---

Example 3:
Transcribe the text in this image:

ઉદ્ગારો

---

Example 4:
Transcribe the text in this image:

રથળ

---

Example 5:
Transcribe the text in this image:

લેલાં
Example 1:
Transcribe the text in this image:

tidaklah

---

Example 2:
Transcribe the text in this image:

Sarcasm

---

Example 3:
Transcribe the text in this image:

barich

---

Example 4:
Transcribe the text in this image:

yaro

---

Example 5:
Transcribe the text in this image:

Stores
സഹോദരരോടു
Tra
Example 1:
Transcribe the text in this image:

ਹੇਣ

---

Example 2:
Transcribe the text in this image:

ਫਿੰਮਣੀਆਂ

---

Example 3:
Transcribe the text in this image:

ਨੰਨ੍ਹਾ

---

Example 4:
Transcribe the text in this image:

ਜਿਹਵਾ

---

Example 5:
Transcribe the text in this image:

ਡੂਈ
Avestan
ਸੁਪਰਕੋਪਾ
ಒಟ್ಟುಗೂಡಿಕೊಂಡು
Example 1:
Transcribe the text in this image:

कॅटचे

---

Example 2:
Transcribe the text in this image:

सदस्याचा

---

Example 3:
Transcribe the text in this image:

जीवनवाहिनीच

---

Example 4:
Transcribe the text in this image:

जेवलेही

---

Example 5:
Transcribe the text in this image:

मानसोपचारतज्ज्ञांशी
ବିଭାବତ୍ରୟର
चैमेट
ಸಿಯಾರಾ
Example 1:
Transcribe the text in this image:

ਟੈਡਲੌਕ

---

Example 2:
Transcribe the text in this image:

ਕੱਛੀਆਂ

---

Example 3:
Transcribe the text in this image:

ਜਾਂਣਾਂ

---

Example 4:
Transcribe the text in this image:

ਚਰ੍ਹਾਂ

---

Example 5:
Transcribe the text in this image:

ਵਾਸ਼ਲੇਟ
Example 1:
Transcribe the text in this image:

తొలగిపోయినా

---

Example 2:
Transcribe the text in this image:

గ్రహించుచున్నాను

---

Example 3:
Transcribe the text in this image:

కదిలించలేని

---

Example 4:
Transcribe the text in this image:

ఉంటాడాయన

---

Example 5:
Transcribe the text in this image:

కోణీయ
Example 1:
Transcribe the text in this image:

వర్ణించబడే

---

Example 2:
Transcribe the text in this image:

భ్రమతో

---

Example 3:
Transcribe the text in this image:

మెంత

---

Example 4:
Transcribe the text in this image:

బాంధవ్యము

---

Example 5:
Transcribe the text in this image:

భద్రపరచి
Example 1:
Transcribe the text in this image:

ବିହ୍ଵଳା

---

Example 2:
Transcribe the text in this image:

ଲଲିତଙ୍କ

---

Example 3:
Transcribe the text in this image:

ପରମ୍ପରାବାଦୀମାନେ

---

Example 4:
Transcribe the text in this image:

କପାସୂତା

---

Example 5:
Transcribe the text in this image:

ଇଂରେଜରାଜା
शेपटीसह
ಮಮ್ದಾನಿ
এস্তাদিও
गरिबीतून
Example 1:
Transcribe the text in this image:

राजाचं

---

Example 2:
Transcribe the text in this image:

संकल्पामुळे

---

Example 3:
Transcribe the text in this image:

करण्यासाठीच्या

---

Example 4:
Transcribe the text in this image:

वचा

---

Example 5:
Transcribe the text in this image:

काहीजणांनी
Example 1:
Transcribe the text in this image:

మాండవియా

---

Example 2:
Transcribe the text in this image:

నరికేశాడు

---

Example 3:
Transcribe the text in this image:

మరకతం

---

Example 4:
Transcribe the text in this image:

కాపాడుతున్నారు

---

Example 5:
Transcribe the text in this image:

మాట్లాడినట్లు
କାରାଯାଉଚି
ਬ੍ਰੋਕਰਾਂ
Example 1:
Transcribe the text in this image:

+--

What the task requires
Return the whole listing, keeping every word as it is.

Result for this exercise
---

Example 3:
Transcribe the text in this image:

ઉદ્ગારો

---

Example 4:
Transcribe the text in this image:

રથળ

---

Example 5:
Transcribe the text in this image:

લેલાં
Example 1:
Transcribe the text in this image:

tidaklah

---

Example 2:
Transcribe the text in this image:

Sarcasm

---

Example 3:
Transcribe the text in this image:

barich

---

Example 4:
Transcribe the text in this image:

yaro

---

Example 5:
Transcribe the text in this image:

Stores
സഹോദരരോടു
Tra
Example 1:
Transcribe the text in this image:

ਹੇਣ

---

Example 2:
Transcribe the text in this image:

ਫਿੰਮਣੀਆਂ

---

Example 3:
Transcribe the text in this image:

ਨੰਨ੍ਹਾ

---

Example 4:
Transcribe the text in this image:

ਜਿਹਵਾ

---

Example 5:
Transcribe the text in this image:

ਡੂਈ
Avestan
ਸੁਪਰਕੋਪਾ
ಒಟ್ಟುಗೂಡಿಕೊಂಡು
Example 1:
Transcribe the text in this image:

कॅटचे

---

Example 2:
Transcribe the text in this image:

सदस्याचा

---

Example 3:
Transcribe the text in this image:

जीवनवाहिनीच

---

Example 4:
Transcribe the text in this image:

जेवलेही

---

Example 5:
Transcribe the text in this image:

मानसोपचारतज्ज्ञांशी
ବିଭାବତ୍ରୟର
चैमेट
ಸಿಯಾರಾ
Example 1:
Transcribe the text in this image:

ਟੈਡਲੌਕ

---

Example 2:
Transcribe the text in this image:

ਕੱਛੀਆਂ

---

Example 3:
Transcribe the text in this image:

ਜਾਂਣਾਂ

---

Example 4:
Transcribe the text in this image:

ਚਰ੍ਹਾਂ

---

Example 5:
Transcribe the text in this image:

ਵਾਸ਼ਲੇਟ
Example 1:
Transcribe the text in this image:

తొలగిపోయినా

---

Example 2:
Transcribe the text in this image:

గ్రహించుచున్నాను

---

Example 3:
Transcribe the text in this image:

కదిలించలేని

---

Example 4:
Transcribe the text in this image:

ఉంటాడాయన

---

Example 5:
Transcribe the text in this image:

కోణీయ
Example 1:
Transcribe the text in this image:

వర్ణించబడే

---

Example 2:
Transcribe the text in this image:

భ్రమతో

---

Example 3:
Transcribe the text in this image:

మెంత

---

Example 4:
Transcribe the text in this image:

బాంధవ్యము

---

Example 5:
Transcribe the text in this image:

భద్రపరచి
Example 1:
Transcribe the text in this image:

ବିହ୍ଵଳା

---

Example 2:
Transcribe the text in this image:

ଲଲିତଙ୍କ

---

Example 3:
Transcribe the text in this image:

ପରମ୍ପରାବାଦୀମାନେ

---

Example 4:
Transcribe the text in this image:

କପାସୂତା

---

Example 5:
Transcribe the text in this image:

ଇଂରେଜରାଜା
शेपटीसह
ಮಮ್ದಾನಿ
এস্তাদিও
गरिबीतून
Example 1:
Transcribe the text in this image:

राजाचं

---

Example 2:
Transcribe the text in this image:

संकल्पामुळे

---

Example 3:
Transcribe the text in this image:

करण्यासाठीच्या

---

Example 4:
Transcribe the text in this image:

वचा

---

Example 5:
Transcribe the text in this image:

काहीजणांनी
Example 1:
Transcribe the text in this image:

మాండవియా

---

Example 2:
Transcribe the text in this image:

నరికేశాడు

---

Example 3:
Transcribe the text in this image:

మరకతం

---

Example 4:
Transcribe the text in this image:

కాపాడుతున్నారు

---

Example 5:
Transcribe the text in this image:

మాట్లాడినట్లు
କାରାଯାଉଚି
ਬ੍ਰੋਕਰਾਂ
Example 1:
Transcribe the text in this image:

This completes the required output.